Ethan R. Okura

Last month after writing my article on Medicaid planning techniques, we received a message from a concerned client who is worried about higher income tax rates, the new 3.8% Medicare (sometimes called Obamacare) Surtax, and in light of these developments, whether a trust is still the right solution for his family’s needs. Perhaps he read a Forbes magazine article with an alarming title “Tax Hikes Hit Trusts Hard, Beneficiaries Pull Money Out.”  In my January article I described the Estate and Gift Tax changes brought about by the American Taxpayer Relief Act of 2012 (ATRA).  Let me now touch on some of the income tax changes, how trusts are taxed, and why a trust is still a better choice for most people.

Tax Changes

1) New Income Tax Rates – Back in July of 2001, the Bush tax cuts lowered most of our income tax rates. The highest federal income tax bracket for the past decade has been taxed at a rate of 35%. After ATRA, there is a new higher tax bracket at a 39.6% rate for individuals earning $400,000+ per year or married couples earning $450,000+ per year.

2) Social Security Tax Hike – There is a 2% increase in the employee’s portion of Social Security payroll tax totaling 6.2% now. This comes out of your paycheck before you see it.

3) Capital Gains Tax Increase – Whenever you sell property at a profit (real estate, cars, stocks, mutual funds, personal property), the profit is called a capital gain, and there is a tax on that gain which is considered income. The maximum federal capital gains tax rate is being increased from 15% to 20% for individuals with taxable income over $400,000 and married couples with taxable income over $450,000.
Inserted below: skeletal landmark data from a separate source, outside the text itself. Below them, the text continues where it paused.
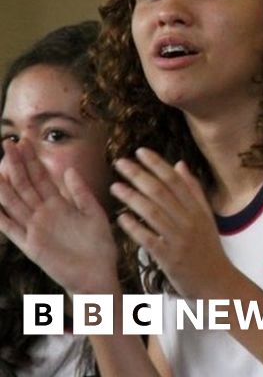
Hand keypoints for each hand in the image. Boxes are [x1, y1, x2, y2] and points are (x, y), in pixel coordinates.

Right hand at [0, 140, 119, 294]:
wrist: (98, 274)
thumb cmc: (99, 245)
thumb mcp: (94, 214)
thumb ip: (81, 193)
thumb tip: (69, 169)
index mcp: (60, 204)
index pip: (42, 177)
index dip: (33, 160)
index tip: (25, 142)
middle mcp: (44, 214)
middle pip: (26, 185)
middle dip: (17, 164)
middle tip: (8, 143)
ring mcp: (36, 228)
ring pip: (16, 203)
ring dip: (5, 186)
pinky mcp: (32, 245)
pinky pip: (12, 230)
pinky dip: (2, 218)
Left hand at [112, 149, 232, 298]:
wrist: (218, 283)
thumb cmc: (208, 250)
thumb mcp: (206, 217)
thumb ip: (193, 191)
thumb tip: (180, 164)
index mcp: (198, 209)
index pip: (176, 181)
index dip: (157, 164)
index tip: (140, 151)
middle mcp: (190, 221)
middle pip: (162, 192)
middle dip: (139, 175)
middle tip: (120, 163)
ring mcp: (180, 239)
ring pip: (154, 212)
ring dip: (132, 198)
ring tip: (115, 186)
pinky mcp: (170, 258)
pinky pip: (149, 239)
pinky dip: (135, 228)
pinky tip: (121, 218)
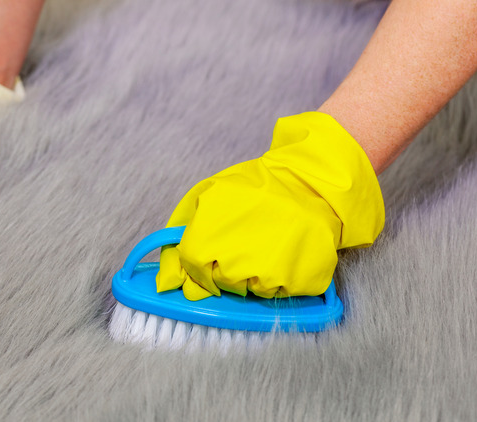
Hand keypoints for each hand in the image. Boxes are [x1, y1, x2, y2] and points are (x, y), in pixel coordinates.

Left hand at [155, 112, 384, 299]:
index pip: (192, 268)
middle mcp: (237, 258)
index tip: (210, 254)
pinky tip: (285, 252)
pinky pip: (279, 293)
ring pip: (249, 292)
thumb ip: (179, 235)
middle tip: (244, 242)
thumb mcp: (207, 195)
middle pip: (220, 284)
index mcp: (209, 234)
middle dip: (226, 268)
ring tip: (266, 243)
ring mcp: (270, 273)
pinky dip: (280, 279)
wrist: (311, 182)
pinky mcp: (298, 282)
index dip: (199, 263)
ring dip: (254, 274)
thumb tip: (165, 283)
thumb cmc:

4) Obamacare/Medicare Tax – There are two parts to this tax. The first involves an additional 0.9% payroll tax (in addition to the 2.9% that you and your employer already pay) on earned income over $200,000 for individuals and over $250,000 for married couples filing jointly. The second part is a 3.8% surtax on net investment income to the extent that it exceeds modified adjusted gross income of $250,000 for individuals or $250,000 for couples. This second part is a little tricky to understand, but the way to calculate it is to determine how much of your income is net investment income (i.e., not earned income), then subtract $200,000 (or $250,000 if married filing jointly) from your modified adjusted gross income. Compare the result with your net investment income. You will owe the 3.8% surtax on the lesser of the two numbers. If you have over $200,000 in earned income and some investment income, you will end up paying both the 0.9% extra payroll tax and the 3.8% surtax on investment income.
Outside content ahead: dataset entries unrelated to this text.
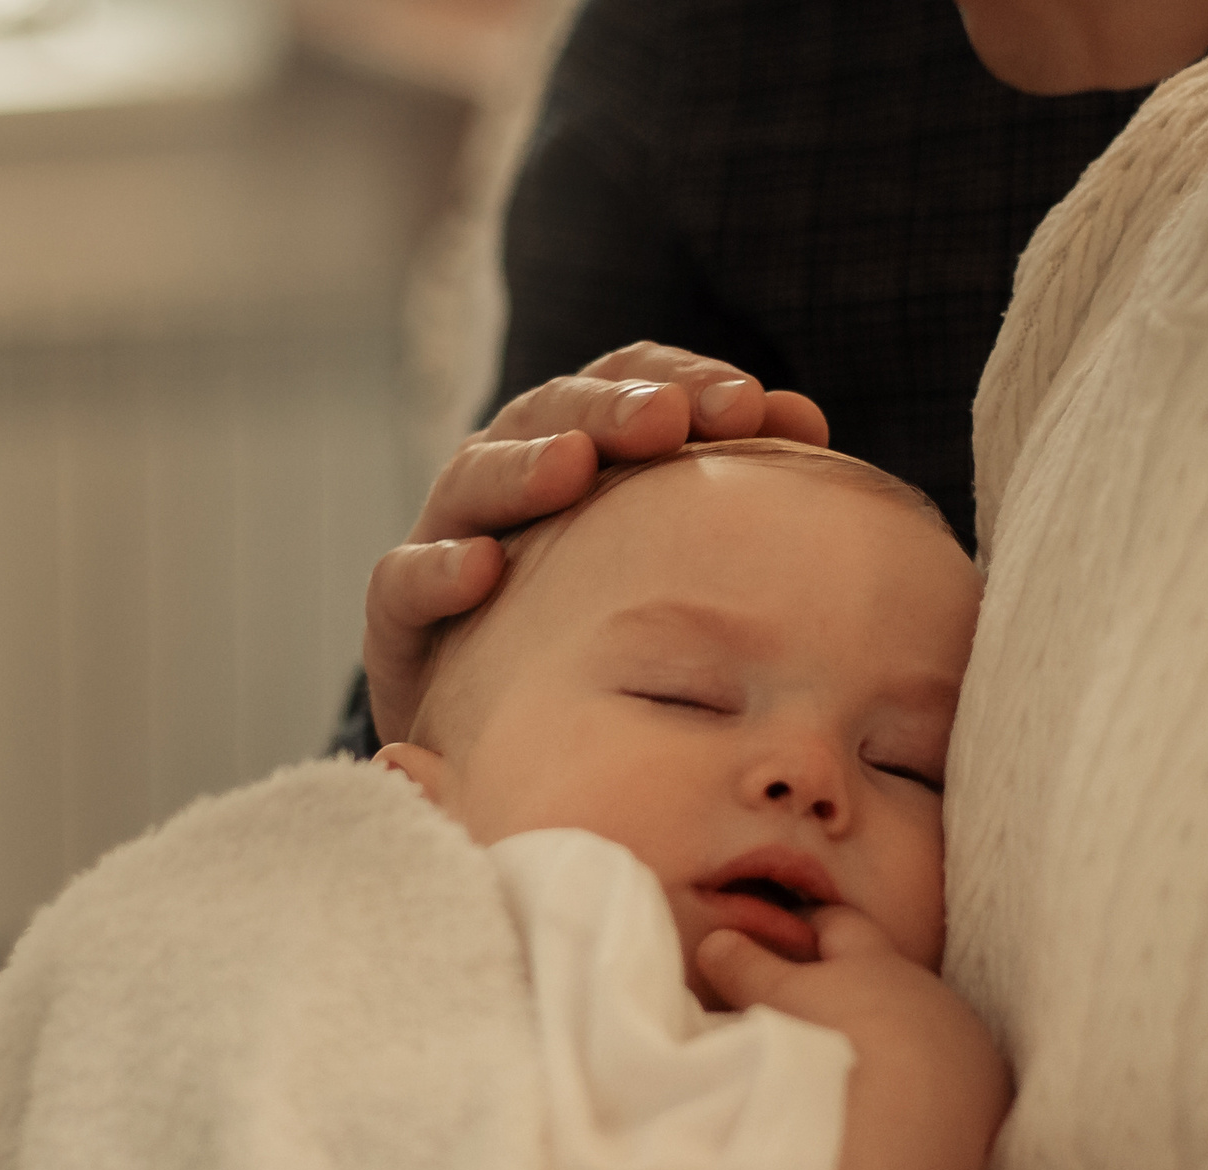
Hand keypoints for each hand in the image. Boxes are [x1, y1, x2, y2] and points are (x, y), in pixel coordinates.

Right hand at [362, 344, 829, 744]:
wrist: (503, 751)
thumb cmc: (605, 641)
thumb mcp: (669, 566)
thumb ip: (725, 494)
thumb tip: (805, 420)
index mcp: (582, 453)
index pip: (626, 386)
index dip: (682, 380)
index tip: (749, 405)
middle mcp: (510, 481)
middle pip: (551, 414)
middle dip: (610, 409)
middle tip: (667, 420)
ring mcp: (449, 541)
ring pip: (473, 476)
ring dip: (523, 466)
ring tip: (573, 467)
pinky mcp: (402, 623)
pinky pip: (404, 583)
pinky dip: (438, 570)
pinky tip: (481, 569)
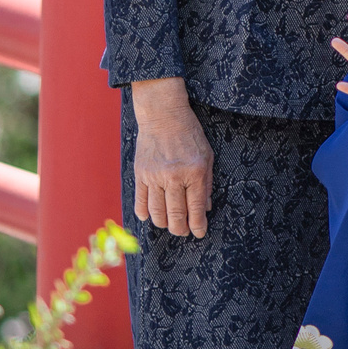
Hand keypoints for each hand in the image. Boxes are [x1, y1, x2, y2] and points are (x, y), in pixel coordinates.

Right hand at [131, 78, 213, 238]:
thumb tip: (205, 209)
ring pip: (156, 213)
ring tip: (170, 225)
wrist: (163, 115)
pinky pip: (140, 202)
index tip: (200, 233)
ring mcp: (154, 177)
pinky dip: (144, 214)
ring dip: (164, 224)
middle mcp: (173, 177)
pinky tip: (150, 217)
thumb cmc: (189, 134)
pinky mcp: (140, 174)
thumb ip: (207, 184)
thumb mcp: (207, 156)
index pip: (195, 209)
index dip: (198, 226)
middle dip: (181, 230)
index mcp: (194, 172)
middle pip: (175, 216)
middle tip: (184, 232)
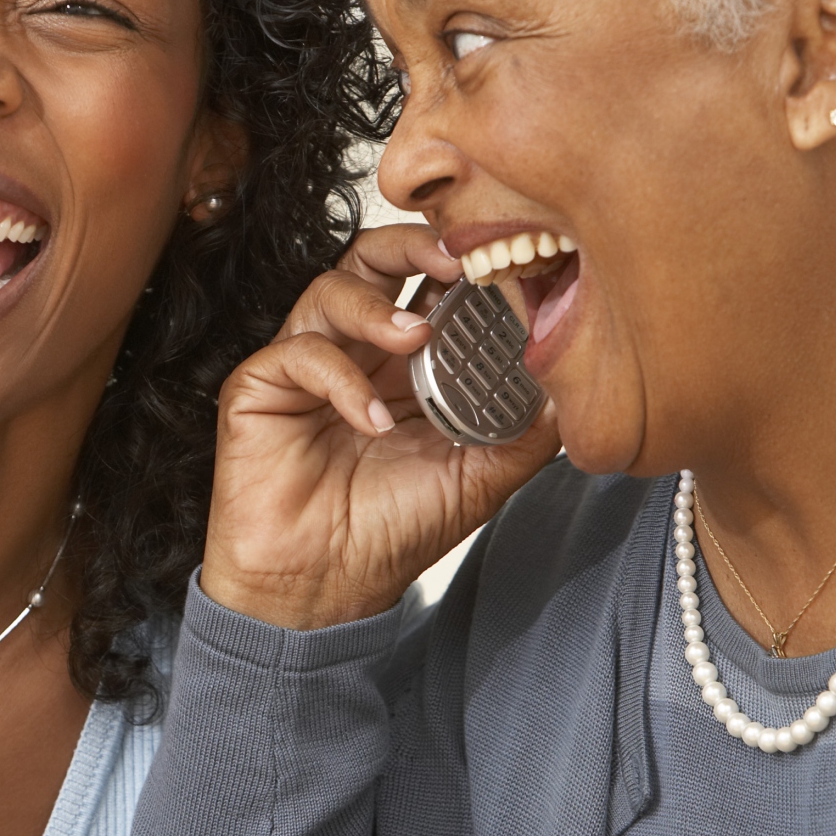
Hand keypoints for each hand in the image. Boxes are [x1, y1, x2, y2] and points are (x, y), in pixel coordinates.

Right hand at [203, 223, 561, 629]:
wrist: (325, 591)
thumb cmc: (390, 533)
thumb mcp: (479, 479)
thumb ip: (525, 432)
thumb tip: (576, 386)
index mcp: (403, 365)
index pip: (425, 284)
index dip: (458, 265)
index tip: (500, 263)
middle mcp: (353, 354)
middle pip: (370, 259)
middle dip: (410, 243)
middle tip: (453, 262)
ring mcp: (304, 367)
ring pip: (327, 290)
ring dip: (375, 305)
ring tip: (413, 337)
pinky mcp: (259, 390)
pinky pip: (295, 353)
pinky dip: (338, 377)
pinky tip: (372, 421)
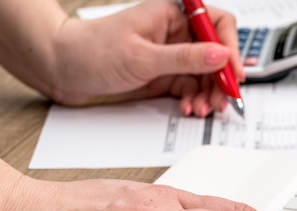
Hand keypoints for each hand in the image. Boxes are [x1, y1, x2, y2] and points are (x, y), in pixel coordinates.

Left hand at [49, 0, 243, 116]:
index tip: (233, 74)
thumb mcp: (142, 57)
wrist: (63, 69)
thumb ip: (184, 58)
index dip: (230, 48)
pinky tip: (189, 108)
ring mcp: (171, 55)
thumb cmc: (92, 50)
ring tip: (202, 109)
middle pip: (215, 53)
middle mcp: (175, 33)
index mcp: (172, 14)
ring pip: (205, 74)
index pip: (217, 24)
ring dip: (208, 93)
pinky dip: (193, 99)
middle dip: (220, 78)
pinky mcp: (164, 75)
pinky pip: (190, 87)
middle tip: (222, 100)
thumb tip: (220, 55)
5) How The Changes Apply to Trusts – The highest income tax rate of 39.6% applies to a trust that earns and retains income of only $11,950 for the tax year. However, this is not a new, drastic change. In 2012, the highest income tax rate for trusts was 35% for trusts that earned and retained $11,650 for the tax year. The higher 20% Capital Gains Tax rate applies to trusts earning and retaining more than $11,950 in income. The 3.8% Medicare Surtax applies to trusts with undistributed net investment income in excess of the dollar amount that starts the highest trust tax bracket ($11,950 for 2013).

How Trusts Are Taxed

For US Federal Income Tax purposes, your trust will likely be taxed as either a Grantor Trust or a Complex Trust. Every Revocable Living Trust is a Grantor Trust. A Grantor Trust generally does not have to file its own tax returns as all of the income from the trust can be claimed on the Grantor’s (trust creator’s) tax return.  Most standard Irrevocable Trusts are complex Trusts. A complex trust can pay taxes on its own income; or, if the trustee can distribute any taxable income to the trust beneficiaries, the trust can issue a K-1 form to beneficiaries so that the beneficiaries can include the income on their own tax returns rather than having the trust pay the income taxes. However, we can also create an Irrevocable Trust as a Grantor Trust where the income of the trust is taxed to the grantor or creator of the trust. Most of our clients with irrevocable trusts have grantor trust status.

What To Do About Trusts Given New Tax Laws

If you have a Grantor Trust (Revocable or Irrevocable), then the trust income tax thresholds do not apply. The grantor’s own income tax brackets will be relevant when determining taxes owed on trust income. For a Non-Grantor Irrevocable Trust (complex trust), if the trustee distributes all trust income to the beneficiaries, the beneficiaries will claim the income on their own tax returns and their individual tax rates apply instead of the higher tax rate at low income amounts for trusts. So although these new laws mean higher taxes for high income earners, there’s no need to be concerned just because you have a trust.